*Goal*
Return each line of the listing below that contains the string "anything", copied in full. Matches are case-sensitive.

*Extracted entries*
★ ★ ★ ★ ★ ★ ★

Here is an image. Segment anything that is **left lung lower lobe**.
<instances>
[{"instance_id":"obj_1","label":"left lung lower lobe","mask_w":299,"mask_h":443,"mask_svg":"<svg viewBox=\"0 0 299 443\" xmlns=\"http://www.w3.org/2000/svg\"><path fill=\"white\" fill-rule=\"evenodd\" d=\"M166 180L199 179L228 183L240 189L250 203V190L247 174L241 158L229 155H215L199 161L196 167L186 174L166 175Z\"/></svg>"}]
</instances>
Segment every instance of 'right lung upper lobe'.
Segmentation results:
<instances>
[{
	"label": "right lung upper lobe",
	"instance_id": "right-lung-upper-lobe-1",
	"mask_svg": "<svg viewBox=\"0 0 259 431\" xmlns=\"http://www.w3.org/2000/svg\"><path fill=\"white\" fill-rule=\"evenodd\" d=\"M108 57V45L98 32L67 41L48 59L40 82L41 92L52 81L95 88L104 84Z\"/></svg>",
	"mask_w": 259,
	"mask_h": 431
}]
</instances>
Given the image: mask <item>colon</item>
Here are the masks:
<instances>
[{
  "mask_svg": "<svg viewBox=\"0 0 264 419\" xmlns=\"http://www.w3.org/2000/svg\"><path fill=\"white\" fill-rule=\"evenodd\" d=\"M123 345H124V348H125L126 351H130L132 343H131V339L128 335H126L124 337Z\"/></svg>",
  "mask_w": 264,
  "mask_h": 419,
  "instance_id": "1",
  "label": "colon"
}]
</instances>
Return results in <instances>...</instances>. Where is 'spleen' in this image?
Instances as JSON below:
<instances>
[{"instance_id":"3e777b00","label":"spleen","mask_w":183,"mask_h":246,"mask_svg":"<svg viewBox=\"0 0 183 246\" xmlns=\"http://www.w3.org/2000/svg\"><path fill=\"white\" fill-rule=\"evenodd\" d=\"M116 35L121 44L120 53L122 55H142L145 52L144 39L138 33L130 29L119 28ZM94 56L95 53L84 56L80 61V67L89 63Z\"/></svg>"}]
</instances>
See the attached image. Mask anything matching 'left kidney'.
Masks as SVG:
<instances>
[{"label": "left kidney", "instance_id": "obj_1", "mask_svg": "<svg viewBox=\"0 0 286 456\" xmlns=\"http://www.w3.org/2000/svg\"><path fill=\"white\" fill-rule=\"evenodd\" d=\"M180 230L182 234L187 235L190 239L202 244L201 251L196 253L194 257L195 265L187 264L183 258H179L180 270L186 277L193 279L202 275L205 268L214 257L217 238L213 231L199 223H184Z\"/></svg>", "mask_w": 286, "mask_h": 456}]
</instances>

★ ★ ★ ★ ★ ★ ★

*Task result*
Here is an image. Segment anything that is **left lung lower lobe**.
See the attached image. Mask anything matching 'left kidney'.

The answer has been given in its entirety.